# [PROBLEM STATEMENT]
Rewrite the stretch from the start of the records through the line containing "rumah Kota Samarinda, foto", putting "gambar" in place of "foto" and keeping everything else unchanged.

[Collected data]
....
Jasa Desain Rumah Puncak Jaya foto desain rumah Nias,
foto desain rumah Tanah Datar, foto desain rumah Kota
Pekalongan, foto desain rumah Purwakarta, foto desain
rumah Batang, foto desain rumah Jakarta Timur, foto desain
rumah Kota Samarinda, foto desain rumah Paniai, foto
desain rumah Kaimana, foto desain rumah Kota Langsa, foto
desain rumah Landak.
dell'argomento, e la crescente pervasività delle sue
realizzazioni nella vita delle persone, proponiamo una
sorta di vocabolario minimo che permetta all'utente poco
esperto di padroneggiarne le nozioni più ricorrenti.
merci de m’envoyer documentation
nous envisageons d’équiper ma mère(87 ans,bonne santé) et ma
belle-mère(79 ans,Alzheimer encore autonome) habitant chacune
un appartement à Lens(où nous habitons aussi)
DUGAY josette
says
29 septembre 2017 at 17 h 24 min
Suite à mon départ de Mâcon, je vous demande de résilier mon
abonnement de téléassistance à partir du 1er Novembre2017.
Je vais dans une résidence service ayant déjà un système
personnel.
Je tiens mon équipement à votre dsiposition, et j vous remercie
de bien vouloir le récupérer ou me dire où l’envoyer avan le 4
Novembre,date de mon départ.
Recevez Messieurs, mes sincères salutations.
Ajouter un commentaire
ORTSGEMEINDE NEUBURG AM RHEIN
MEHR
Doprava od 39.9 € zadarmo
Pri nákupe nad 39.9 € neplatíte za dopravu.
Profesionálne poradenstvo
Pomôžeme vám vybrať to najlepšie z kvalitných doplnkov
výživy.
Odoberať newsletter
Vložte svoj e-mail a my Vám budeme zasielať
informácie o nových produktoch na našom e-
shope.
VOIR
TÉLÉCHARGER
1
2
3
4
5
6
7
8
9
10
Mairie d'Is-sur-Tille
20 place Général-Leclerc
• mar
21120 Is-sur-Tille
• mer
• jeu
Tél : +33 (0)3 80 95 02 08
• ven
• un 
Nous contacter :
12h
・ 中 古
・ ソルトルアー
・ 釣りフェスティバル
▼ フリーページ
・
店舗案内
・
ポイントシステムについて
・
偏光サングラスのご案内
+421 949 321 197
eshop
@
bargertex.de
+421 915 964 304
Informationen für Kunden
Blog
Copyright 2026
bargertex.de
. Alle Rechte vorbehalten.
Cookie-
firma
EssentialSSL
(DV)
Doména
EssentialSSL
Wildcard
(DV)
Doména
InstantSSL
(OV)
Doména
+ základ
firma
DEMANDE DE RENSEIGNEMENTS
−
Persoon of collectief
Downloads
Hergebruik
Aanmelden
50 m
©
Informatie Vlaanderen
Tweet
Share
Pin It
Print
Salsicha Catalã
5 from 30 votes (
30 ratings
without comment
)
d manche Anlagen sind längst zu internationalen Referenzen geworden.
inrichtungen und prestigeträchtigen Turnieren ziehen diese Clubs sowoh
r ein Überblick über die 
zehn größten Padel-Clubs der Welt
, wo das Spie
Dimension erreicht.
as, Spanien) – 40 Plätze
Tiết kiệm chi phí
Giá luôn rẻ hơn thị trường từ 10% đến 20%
....
# [WRITTEN SOLUTION]
Jasa Desain Rumah Puncak Jaya gambar desain rumah Nias,
gambar desain rumah Tanah Datar, gambar desain rumah Kota
Pekalongan, gambar desain rumah Purwakarta, gambar desain
rumah Batang, gambar desain rumah Jakarta Timur, gambar desain
rumah Kota Samarinda, gambar desain rumah Paniai, gambar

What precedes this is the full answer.